%%
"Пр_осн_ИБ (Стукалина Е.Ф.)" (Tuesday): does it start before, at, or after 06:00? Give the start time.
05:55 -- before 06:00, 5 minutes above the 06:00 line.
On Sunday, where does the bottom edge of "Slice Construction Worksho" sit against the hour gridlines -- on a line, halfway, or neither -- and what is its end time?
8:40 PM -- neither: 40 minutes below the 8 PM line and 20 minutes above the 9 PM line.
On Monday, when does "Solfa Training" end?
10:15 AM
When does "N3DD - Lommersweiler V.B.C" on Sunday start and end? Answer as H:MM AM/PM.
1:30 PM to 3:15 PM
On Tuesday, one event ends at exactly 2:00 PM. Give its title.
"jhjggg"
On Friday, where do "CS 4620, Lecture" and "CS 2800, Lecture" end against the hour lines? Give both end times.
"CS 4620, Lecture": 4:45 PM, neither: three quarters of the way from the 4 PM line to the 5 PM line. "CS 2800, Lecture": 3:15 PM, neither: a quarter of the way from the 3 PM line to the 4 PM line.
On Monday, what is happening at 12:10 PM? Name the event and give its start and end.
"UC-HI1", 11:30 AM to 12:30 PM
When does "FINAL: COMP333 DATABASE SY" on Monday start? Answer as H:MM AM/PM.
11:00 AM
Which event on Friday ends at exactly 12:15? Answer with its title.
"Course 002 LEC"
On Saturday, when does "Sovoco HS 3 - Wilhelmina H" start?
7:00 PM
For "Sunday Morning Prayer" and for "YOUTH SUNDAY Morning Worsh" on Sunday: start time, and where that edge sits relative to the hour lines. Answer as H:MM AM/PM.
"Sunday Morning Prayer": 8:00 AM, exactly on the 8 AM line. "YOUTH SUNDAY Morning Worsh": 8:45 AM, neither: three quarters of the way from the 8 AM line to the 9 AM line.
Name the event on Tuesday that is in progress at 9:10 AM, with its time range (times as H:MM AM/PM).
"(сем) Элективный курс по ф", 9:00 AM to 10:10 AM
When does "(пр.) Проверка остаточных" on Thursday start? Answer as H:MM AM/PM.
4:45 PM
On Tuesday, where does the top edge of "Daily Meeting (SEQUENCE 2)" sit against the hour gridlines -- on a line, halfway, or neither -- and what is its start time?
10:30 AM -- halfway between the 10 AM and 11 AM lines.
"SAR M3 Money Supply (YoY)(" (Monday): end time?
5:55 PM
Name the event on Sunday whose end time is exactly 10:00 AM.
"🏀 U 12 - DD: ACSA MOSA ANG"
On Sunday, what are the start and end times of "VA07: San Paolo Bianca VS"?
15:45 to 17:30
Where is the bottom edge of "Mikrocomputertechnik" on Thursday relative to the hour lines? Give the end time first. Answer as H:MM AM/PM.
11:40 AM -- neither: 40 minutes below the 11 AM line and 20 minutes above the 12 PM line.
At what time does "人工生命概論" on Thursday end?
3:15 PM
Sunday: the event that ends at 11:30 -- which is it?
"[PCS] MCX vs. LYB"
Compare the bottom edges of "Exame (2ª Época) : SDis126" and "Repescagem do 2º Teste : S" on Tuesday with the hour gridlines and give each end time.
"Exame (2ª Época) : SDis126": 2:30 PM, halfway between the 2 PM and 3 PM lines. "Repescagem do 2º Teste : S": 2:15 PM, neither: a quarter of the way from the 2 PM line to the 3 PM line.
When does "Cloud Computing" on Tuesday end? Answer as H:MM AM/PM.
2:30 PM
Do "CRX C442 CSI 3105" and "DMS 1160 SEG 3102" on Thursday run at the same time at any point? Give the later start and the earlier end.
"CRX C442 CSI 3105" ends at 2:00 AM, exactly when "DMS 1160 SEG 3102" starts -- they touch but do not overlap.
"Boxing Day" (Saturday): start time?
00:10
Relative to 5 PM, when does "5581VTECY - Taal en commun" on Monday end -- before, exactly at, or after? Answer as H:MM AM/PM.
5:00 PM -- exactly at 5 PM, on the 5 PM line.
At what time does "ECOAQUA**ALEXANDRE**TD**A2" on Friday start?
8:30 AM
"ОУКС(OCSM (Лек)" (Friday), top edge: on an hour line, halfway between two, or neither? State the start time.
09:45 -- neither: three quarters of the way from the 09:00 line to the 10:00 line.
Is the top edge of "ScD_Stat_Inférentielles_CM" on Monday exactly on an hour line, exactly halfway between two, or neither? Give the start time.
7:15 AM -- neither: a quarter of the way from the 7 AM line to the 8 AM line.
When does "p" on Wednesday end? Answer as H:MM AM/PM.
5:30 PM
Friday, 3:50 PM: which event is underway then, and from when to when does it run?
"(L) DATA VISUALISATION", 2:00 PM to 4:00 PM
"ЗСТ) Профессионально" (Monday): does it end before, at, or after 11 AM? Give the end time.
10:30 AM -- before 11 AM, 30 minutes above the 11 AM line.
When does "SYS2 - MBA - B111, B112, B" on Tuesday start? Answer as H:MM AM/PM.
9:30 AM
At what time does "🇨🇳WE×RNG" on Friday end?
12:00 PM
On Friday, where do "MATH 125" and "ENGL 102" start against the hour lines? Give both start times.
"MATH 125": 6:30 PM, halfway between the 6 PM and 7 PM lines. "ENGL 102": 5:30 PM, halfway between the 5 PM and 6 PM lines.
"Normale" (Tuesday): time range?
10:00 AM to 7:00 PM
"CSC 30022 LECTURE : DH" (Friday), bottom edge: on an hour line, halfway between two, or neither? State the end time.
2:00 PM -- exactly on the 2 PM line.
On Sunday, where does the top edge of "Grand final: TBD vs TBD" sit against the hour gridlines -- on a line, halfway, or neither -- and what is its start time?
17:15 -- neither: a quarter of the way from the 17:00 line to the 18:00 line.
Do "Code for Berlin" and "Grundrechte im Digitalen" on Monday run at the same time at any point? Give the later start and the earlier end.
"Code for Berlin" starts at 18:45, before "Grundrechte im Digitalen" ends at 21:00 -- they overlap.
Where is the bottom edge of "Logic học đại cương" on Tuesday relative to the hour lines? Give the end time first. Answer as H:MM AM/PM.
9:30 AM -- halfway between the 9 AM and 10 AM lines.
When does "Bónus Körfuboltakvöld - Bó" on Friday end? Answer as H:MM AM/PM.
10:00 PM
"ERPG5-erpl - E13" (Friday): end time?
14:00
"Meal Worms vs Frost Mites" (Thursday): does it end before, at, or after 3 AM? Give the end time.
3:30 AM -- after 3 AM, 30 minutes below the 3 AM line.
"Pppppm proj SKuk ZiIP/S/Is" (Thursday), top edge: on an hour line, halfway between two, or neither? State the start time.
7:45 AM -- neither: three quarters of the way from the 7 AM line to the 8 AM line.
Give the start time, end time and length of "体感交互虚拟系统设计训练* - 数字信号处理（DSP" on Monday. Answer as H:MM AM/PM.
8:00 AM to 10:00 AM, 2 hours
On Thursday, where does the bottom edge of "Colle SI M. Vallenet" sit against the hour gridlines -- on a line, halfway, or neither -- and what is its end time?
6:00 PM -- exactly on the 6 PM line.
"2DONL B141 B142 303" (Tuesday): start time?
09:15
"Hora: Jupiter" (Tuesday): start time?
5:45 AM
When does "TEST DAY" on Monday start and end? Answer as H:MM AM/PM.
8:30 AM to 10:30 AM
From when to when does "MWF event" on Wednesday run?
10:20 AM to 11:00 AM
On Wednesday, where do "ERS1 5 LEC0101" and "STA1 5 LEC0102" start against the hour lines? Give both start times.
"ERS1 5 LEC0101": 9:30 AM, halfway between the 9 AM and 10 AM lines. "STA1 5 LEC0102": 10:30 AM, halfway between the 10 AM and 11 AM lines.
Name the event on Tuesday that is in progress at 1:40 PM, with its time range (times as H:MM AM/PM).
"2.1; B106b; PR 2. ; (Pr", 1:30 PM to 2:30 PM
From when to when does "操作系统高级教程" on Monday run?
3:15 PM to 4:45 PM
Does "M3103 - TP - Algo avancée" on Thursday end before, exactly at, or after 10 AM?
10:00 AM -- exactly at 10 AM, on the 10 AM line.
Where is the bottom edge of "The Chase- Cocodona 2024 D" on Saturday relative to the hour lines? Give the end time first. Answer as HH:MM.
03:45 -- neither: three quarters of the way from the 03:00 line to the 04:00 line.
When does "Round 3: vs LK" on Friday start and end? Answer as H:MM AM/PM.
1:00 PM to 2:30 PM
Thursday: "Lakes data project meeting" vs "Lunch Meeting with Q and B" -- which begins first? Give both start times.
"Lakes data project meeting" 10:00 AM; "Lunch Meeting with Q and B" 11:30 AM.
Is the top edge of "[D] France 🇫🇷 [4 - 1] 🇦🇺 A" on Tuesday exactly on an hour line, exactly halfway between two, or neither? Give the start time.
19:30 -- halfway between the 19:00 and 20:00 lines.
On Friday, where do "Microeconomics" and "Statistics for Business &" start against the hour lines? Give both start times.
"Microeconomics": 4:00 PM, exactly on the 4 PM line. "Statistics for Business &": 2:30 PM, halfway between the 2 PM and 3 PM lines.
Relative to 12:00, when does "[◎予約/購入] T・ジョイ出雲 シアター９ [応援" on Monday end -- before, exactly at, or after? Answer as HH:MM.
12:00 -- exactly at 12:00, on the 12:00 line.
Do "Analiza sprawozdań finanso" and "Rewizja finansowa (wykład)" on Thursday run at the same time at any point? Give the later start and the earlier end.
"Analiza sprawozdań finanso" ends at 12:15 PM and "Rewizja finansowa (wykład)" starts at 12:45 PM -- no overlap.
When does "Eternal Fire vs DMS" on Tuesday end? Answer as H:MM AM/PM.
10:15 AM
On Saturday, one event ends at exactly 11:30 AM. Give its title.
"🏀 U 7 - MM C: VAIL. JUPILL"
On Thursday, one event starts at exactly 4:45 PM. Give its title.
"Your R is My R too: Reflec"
%%
## GIVEN PROBLEM
Reproduce the records starting at the line that has "On Sunday, what" and ending after the line that has "11:40 AM -- neither: 40", swapping "Thursday" for "Wednesday" and changing nothing else.

## CORRECT ANSWER
On Sunday, what are the start and end times of "VA07: San Paolo Bianca VS"?
15:45 to 17:30
Where is the bottom edge of "Mikrocomputertechnik" on Wednesday relative to the hour lines? Give the end time first. Answer as H:MM AM/PM.
11:40 AM -- neither: 40 minutes below the 11 AM line and 20 minutes above the 12 PM line.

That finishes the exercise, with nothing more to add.